Le métro et la civilisation

18 heures. Retour du boulot. J’ai la fatigue chevillée aux épaules – sciées par mon trop gros sac en bandoulière – et sous les paupières de petites larmes dures, celles qui ne coulent jamais. Celles de la colère, de la frustration, des petites humiliations du jour. Je me fais l’un des innombrables zombies du métro, je préfère. Mort-vivant, ça repose un peu.

Arrêt. Quelques personnes descendent, un strapontin se libère. D’instinct je me déplace vers le siège.

Je ne suis pas le seul.

Trois : mec jeune, costard-cravate, dent très blanches, yeux bleus ; commercial ou truc du genre. Lycéen, survêt crade, trottinette sous le bras. Et moi. Doucement, très doucement, les trois corps entrent en collision. Et un unisson parfait :

« Pardon.
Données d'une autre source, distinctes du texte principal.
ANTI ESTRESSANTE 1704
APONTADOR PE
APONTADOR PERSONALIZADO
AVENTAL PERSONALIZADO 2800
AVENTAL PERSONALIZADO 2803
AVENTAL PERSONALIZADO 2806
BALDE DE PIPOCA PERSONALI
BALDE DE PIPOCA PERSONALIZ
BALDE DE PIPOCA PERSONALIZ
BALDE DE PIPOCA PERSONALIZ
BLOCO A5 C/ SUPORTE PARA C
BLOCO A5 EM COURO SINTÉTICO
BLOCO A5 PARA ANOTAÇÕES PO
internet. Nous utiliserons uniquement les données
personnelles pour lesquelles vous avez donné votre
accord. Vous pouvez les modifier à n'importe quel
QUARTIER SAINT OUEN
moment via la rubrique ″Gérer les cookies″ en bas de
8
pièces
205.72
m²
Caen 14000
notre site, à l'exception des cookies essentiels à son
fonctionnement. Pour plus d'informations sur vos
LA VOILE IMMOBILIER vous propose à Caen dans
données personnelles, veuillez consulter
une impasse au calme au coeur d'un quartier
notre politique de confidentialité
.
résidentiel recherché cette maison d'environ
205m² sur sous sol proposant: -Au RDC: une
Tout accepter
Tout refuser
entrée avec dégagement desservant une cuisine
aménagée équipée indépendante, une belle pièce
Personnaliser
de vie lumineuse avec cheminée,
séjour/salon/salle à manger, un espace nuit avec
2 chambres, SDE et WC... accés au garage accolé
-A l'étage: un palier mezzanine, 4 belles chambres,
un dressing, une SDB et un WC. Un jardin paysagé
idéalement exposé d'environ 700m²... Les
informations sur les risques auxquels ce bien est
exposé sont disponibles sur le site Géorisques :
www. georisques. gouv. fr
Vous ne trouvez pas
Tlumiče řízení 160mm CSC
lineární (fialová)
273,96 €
Allez-y, je vous en prie. »

Je reviens un peu à la vie. Je plante mes yeux dans ceux du commercial, puis du lycéen. On se reconnaît. On se sourit. Pour pas grand-chose. Juste parce que c’est un moment très doux, très simple et très civilisé. Pas un atome de violence ou d’intimidation. Le lycéen prend le siège parce que c’est logique, nous reprenons nos places, c’est normal. Pendant les deux stations qui restent, quelques regards apaisés. La vie mord un peu moins fort.